---------- Предоставленный текст

Именно в этих условиях появилось знаменитое ленинское «Письмо к съезду», которое диктовалось урывками в виде отдельных записок, своего рода «дневника». Лишь он был разрешен Ленину его бдительным стражем, внимательно следившим, чтобы ухаживавшие за Лениным жена Надежда Константиновна, сестра Мария Ильинична, секретари и врачи беспрекословно выполняли его распоряжения.
Ленин начал диктовку 23 декабря, выразив согласие с высказанным ранее предложением Троцкого о придании законодательных функций Госплану,[782] которое он недавно жестко отклонил. Ленин считал необходимым пойти «в этом отношении навстречу тов. Троцкому».[783] На следующий день диктовка посвящена была совершенно иному вопросу. Ленин решил охарастеризовать наиболее влиятельных партийных деятелей. Речь шла о нескольких действительно видных руководителях — Бухарине, Каменеве, Зиновьеве. Почему-то вдруг Ленин высказался и о качествах Пятакова, который занимал средние посты. Ни для одного из них вождь не нашел подлинно доброго слова, у каждого выискивал такие пороки, которые должны были воспрепятствовать им стать преемниками. Ильич считал себя незаменимым.
Однако главное содержание записи 24 декабря касалось двух соперников, кем Ленин на протяжении нескольких лет балансировал. В записках говорилось: «…Я думаю, что основным в вопросе устойчивости с этой точки зрения (речь шла о возможной гарантии от раскола партии. — Г. Ч.) являются такие члены ЦК, как Сталин и Троцкий. Отношения между ними, по-моему, составляют ббльшую половину опасности того раскола, который мог бы быть избегнут и избежанию которого, по моему мнению, должно служить, между прочим, увеличение числа членов ЦК до 50, до 100 человек». Этот фрагмент может служить явным свидетельством непоследовательности суждений Ленина, что было обусловлено обострившейся болезнью. Подвергая резкой критике в других документах, в том числе записках, продиктованных во время болезни, усиливавшийся бюрократизм, он теперь предлагал резко увеличить состав. ЦК, что явно стимулировало бы дальнейшее усиление этого самого бюрократизма. Я уж не говорю о том, что увеличение численности ЦК явно не имело отношения к опасности раскола, которую олицетворяли, по его мнению, взаимоотношения Сталина и Троцкого.

--------------------
---------- Исходные материалы

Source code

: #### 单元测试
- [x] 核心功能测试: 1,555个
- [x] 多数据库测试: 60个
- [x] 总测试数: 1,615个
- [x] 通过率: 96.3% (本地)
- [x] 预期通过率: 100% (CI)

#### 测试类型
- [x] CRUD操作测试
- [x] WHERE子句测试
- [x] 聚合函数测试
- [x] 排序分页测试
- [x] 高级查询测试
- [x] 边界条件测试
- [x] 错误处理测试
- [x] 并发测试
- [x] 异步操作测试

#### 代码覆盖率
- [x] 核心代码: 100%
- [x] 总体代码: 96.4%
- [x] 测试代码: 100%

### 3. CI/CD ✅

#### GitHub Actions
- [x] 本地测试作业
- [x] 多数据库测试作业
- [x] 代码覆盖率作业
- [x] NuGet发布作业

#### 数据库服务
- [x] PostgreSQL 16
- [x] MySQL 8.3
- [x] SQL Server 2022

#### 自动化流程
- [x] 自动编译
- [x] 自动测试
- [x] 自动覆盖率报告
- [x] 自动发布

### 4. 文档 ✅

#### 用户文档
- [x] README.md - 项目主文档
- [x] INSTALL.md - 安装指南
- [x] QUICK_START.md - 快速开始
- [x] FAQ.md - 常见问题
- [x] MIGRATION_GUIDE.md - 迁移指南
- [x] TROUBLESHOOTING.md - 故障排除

--------------------

Что сделать: Продолжите текст о ленинском «Письме к съезду», начав сразу после его последнего предложения. Записи представляют собой отдельный материал.

Ответ на задание:
Но Ленин сказанным не ограничился. Он перешел к личным качествам Сталина и Троцкого, вроде бы придерживаясь прежнего «равновесия» в их характеристике, но фактически делая крен в пользу Троцкого. «Тов. Сталин, сделавшись генсеком, — продолжал диктовать Ленин, — сосредоточил в своих руках необъятную власть, и я не уверен, сумеет ли он всегда достаточно осторожно пользоваться этой властью. С другой стороны, тов. Троцкий, как доказала уже его борьба против ЦК в связи с вопросом о НКПС (здесь еще одно свидетельство неясности ленинской мысли: он перепутал вопрос о НКПС с вопросом о профсоюзной дискуссии. — Г. Ч.), отличается не только выдающимися способностями. Лично он, пожалуй, самый способный человек в настоящем ЦК, но и чрезмерно хвастающий самоуверенностью и чрезмерным увлечением чисто административной стороной дела».